◆ **Text segment**:
#####
Posted by: travelrat | March 16, 2012

Beef Dublinonne

‘Beef Dublinonne’ is my name for something that can be found in just about any pub or restaurant you go into. And, it’s so easy to make. Find a recipe for Boeuf Bourgignonne … but use Guinness instead of red wine.

For recipes like this, you can, of course, use any beer you like, according to your tastes. The only hard and fast rule is you never cook with beer you wouldn’t drink. In this respect, Guinness is king … although, to drink, I prefer Murphy’s Stout!

Anyway, there we were in Bantry, and lunchtime fast approaching, and here, close to hand, right on Wolfe Tone Square was a homely-looking restaurant called De Barra’s.

It was a good choice. Their Beef and Guinness stew came in a generous serving, which looked even more generous as it was piled atop a goodly portion of boiled potatoes. But, I still had room for the colcannon. Lorraine’s fish and chips came with a scoop of it … something I’ve never seen before … she didn’t want it, so I snarfed it; purely in the interests of research, of course.

For those unfamiliar, colcannon is shredded cabbage mixed up with mashed potato. I have a recipe for it, which specifies how many, and what kind of potatoes you should use, and the size of your cabbage. I could be wrong, but I thought it was rather something you made from any leftovers you had handy, like bubble-and-squeak?
#####
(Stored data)
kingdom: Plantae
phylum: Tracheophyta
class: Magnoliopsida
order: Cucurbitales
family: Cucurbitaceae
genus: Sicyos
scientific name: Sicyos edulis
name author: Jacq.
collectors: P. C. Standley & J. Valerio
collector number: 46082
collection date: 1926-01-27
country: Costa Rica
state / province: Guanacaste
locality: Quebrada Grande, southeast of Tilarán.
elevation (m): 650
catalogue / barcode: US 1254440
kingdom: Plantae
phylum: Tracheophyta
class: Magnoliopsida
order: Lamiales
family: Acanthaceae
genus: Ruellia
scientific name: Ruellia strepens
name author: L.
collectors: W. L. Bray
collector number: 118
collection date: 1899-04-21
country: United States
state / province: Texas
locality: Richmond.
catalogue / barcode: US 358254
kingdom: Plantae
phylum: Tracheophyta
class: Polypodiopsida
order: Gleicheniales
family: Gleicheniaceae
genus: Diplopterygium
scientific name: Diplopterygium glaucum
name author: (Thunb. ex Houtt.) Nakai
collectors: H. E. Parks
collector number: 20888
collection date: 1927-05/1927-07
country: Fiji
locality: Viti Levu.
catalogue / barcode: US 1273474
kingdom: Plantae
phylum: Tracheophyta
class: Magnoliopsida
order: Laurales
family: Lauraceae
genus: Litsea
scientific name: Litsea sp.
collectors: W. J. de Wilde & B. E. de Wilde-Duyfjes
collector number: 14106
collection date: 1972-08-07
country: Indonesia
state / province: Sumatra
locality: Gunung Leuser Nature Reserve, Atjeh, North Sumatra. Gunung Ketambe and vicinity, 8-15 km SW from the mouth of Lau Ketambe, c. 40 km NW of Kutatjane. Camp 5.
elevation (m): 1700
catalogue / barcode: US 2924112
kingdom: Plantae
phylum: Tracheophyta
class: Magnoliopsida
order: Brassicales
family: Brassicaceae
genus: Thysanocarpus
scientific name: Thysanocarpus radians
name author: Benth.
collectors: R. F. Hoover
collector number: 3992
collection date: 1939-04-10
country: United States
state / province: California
#####
◆ **Written instruction 1**:
Summarize the post in two sentences.
◆ **Written instruction 2**:
Reproduce the post from "Anyway, there we" through "handy, like bubble-and-squeak?", inclusive.

◆ **Full response 1**:
The post describes "Beef Dublinonne" as a beef stew recipe made with Guinness in place of red wine, with the rule that one should never cook with beer one would not drink. It then recounts a lunch at De Barra's on Wolfe Tone Square in Bantry, where the writer ate a generous Beef and Guinness stew and also the colcannon that came with Lorraine's fish and chips, a dish of shredded cabbage mixed with mashed potato.

◆ **Full response 2**:
Anyway, there we were in Bantry, and lunchtime fast approaching, and here, close to hand, right on Wolfe Tone Square was a homely-looking restaurant called De Barra’s.

It was a good choice. Their Beef and Guinness stew came in a generous serving, which looked even more generous as it was piled atop a goodly portion of boiled potatoes. But, I still had room for the colcannon. Lorraine’s fish and chips came with a scoop of it … something I’ve never seen before … she didn’t want it, so I snarfed it; purely in the interests of research, of course.

For those unfamiliar, colcannon is shredded cabbage mixed up with mashed potato. I have a recipe for it, which specifies how many, and what kind of potatoes you should use, and the size of your cabbage. I could be wrong, but I thought it was rather something you made from any leftovers you had handy, like bubble-and-squeak?